SHF: Small: High-speed DNA polymerase CRNs for signal amplification, oscillation, consensus, and linear control

The regulation of cellular and molecular processes typically involves complex biochemical processes, which are termed chemical reaction networks (CRNs). Synthetic CRNs using reactions on DNA molecules can be systematically designed to approximate sophisticated biochemical processes. However, most of the prior experimental protocols for CRNs relied on either DNA strand-displacement hybridization or enzymatic reactions, and the resulting synthetic systems usually suffer from either slow rates or leaky reactions.

In contrast, much higher reaction rates can be obtained by the DNA enzyme strand-displacement polymerase (PSD). This project is investigating a wide variety of fast and robust CRNs using only DNA hybridization and PSD reactions. The project includes design, simulation, and experimental implementations.

Further, the project is highly interdisciplinary and impacts interdisciplinary education at undergraduate and graduate levels. The project engages students (with emphasis on women and under-represented minorities) from different academic levels across multiple disciplines in mentoring and teaching. Hands-on demonstrations of DNA computing and CRNs are being designed for outreach programs at Duke and local high schools.

Workshops and lectures are disseminating knowledge of advanced PSD-based nanoscience concepts to undergraduate and graduate student audiences.

The regulation of cellular and molecular processes typically involves complex biochemical processes, which are termed chemical reaction networks (CRNs). Synthetic CRNs using reactions on DNA molecules can be systematically designed to approximate sophisticated biochemical processes. However, most of the prior experimental protocols for CRNs relied on either DNA strand-displacement hybridization or enzymatic reactions, and the resulting synthetic systems usually suffer from either slow rates or leaky reactions.

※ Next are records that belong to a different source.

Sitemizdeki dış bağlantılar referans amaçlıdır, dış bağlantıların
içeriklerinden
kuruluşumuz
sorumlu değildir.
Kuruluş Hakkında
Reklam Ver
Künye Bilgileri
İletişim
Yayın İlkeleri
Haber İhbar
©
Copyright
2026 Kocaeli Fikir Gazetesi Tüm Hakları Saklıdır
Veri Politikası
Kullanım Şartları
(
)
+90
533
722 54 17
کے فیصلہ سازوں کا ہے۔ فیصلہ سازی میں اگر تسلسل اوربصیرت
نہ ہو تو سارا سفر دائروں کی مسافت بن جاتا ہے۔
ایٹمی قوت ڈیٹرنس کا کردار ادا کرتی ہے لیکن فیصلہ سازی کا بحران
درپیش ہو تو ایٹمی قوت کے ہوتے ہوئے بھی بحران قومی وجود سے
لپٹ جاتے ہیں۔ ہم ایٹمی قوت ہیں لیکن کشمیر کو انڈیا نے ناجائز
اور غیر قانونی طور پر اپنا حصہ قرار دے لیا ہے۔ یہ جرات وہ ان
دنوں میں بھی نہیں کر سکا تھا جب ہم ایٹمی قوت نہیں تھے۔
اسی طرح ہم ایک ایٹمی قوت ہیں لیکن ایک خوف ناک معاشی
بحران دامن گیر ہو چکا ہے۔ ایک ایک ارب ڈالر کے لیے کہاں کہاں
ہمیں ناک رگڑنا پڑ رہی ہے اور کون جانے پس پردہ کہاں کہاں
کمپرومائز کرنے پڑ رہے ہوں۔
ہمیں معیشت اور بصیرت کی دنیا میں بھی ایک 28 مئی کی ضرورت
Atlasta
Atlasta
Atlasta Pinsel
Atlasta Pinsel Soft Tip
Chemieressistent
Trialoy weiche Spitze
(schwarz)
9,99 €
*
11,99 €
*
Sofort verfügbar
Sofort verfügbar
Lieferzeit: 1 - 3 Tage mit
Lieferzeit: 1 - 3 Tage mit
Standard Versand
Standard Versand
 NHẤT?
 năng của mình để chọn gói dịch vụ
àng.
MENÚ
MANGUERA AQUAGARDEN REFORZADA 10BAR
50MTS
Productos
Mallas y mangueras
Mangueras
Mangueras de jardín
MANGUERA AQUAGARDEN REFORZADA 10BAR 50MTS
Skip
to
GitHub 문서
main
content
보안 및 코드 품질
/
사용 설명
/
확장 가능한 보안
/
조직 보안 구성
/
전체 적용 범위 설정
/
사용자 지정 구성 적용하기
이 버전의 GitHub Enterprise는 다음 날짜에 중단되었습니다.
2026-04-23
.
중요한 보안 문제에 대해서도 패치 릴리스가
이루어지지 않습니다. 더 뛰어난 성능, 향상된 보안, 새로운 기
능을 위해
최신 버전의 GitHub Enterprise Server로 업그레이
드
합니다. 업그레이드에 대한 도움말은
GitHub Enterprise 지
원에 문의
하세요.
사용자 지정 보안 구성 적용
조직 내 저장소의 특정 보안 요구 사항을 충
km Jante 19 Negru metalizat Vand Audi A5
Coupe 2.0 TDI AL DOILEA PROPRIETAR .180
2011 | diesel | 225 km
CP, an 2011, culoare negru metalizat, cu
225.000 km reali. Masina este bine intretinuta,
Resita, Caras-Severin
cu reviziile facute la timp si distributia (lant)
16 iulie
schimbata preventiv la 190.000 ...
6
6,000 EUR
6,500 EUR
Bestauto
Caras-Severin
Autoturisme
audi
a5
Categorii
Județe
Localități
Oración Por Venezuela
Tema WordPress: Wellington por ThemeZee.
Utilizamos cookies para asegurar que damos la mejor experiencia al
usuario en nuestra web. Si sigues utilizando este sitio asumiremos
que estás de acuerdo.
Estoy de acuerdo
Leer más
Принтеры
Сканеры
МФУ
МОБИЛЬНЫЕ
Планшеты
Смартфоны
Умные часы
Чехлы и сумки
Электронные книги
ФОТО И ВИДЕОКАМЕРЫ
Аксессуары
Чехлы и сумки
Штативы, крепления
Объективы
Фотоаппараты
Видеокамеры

In contrast, much higher reactions rates can be obtained by the DNA enzyme strand-displacement polymerase (PSD). This project is investigating a wide variety of fast and robust CRNs using only DNA hybridization and PSD reactions. The project includes design, simulation, and experimental implementations.

The key CRNs investigated in this project include (i) an autocatalytic amplifier, (ii) a dynamic oscillatory system, (iii) a molecular-scale consensus protocol, and (iv) a linear control system. All of these CRNs have important practical applications. The project has already completed the design, simulation and preliminary experiments of some simple CRNs using PSD, including in silico demonstration of dynamic CRNs using PSD, which provided estimates of reaction rate, leak, and false positives for these simple CRNs.

Further, the project has already completed the design, simulation & experimental demonstration of dynamic oscillatory CRN systems using PSD to identify the number of cycles, precision of cycles, sensitivity to initial concentrations and approximation to unit rates, etc. The project is now refining its initial designs for the key CRNs listed above. These are being simulated and optimized.

Experimental demonstrations are being made of each CRN. The project has potentially a transformative impact on research in DNA CRNs due to the speed-ups. The speed-ups also significantly impact many applications of PSD-based CRNs: (a) the amplification CRNs allow speedy nucleic acid detection for diagnostic use in medicine and detection use for forensics, (b) the consensus CRNs allow multiple molecular-device voting, (c) the oscillation CRNs allow for synchronization of multiple repeated molecular-scale operations, and (d) the linear control CRNs allow for regulation of molecular concentrations, for control of a large variety of synthetic and natural biochemical systems.

The project is investigating these applications (a-d) and plans to experimentally demonstrate at least one of them.

This award reflects NSF's statutory mission and has been deemed worthy of support through evaluation using the Foundation's intellectual merit and broader impacts review criteria.